Now it could very well be that in the realm of a certain problem you want to bring in some sort of "many-valued function". You can do this any time by making your "function" set-valued, or even multiset-valued. Then it is again a function in the official sense; but you would have to give explanations what "continuity" and the like would mean in your context.
An example: A polynomial $$p(z):=z^n+a_{n-1}z^{n-1}+\ldots+a_1z+a_0$$ with complex coefficients $a_k$ has $n$ complex roots, counted with multiplicity. These roots depend on the coefficient vector ${\bf a}=(a_0,a_1,\ldots,a_{n-1})$, but there is no function $$f:\quad{\mathbb C}^n\to{\mathbb C},\qquad {\bf a}\to f({\bf a})$$ producing one or several of these roots upon inputting the coefficient vector ${\bf a}$.
On the other hand you can define the set $M:={\mathbb N}^{\mathbb C}$ of multisets of complex numbers. Each such multiset $S$ is a function $S:\ {\mathbb C}\to{\mathbb N}$ which assigns to each complex number $z$ a certain integer multiplicity.

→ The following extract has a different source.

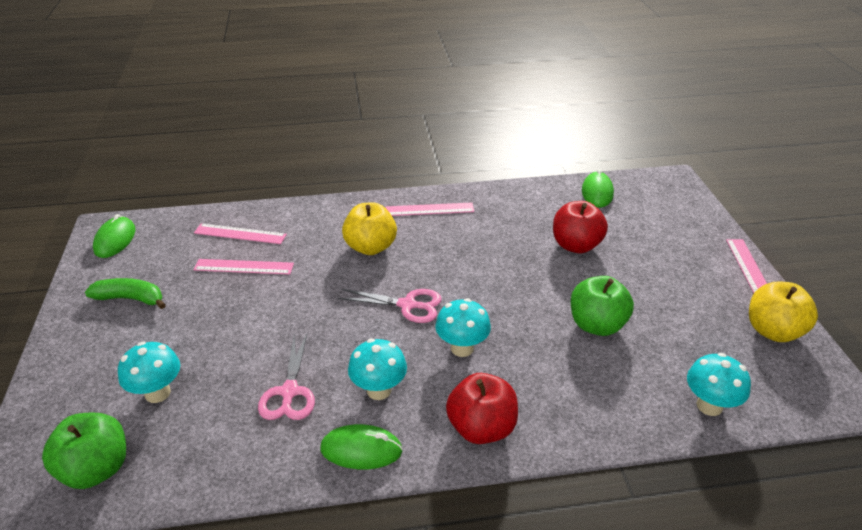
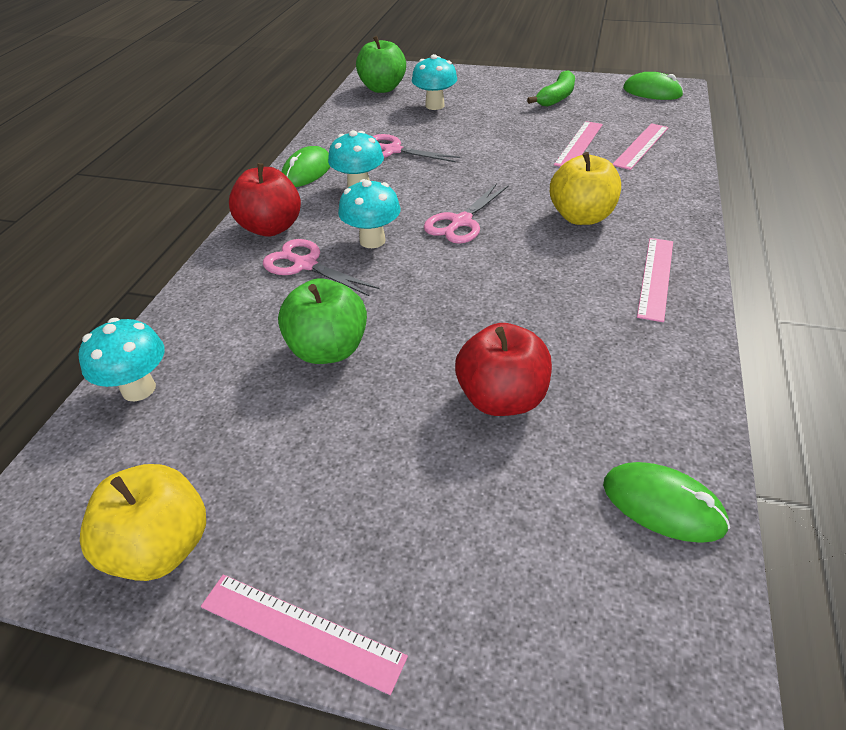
camera: 115 degrees right, 5 degrees up
(519, 377) = (305, 265): none -> pink scissors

Maybe $M$ is to large for our purpose; therefore we restrict to the set $M_n\subset M$ of multisets of cardinality $n$. Then the fundamental theorem of algebra tells us that there is a bona fide function $$f:\quad {\mathbb C}^n\to M_n,\qquad {\bf a}\to f({\bf a})$$ producing a well-defined multiset of complex numbers upon inputting a coefficient vector ${\bf a}$. After defining a suitable topology on $M_n$ one can even say that the multiset $f({\bf a})$ depends continuously on ${\bf a}$.
A function $f\colon X \to Y$ can be thought of as a subset $F \subseteq X \times Y$ such that
For every $x \in X$ there is a $y \in Y$ such that $(x, y) \in F$.
If $(x, y), (x, y') \in F$ then $y = y'$.
If you have a function $f\colon X \to Y$ then it corresponds to the ordered pairs $F = \{(x, f(x)) \mid x \in X\}$. Conversely if you have a set of pairs $F \subseteq X \times Y$ with the above properties then the associated function $f\colon X \to Y$ is defined by letting $f(x)$ be the unique element of $Y$ such that $(x, f(x)) \in F$.
It is indeed true that this means functions cannot be one to many. In set theory this is part of the definition of a function. A function $f\colon X \to Y$ is an assignment, to every $x \in X$, of a unique element $f(x) \in Y$.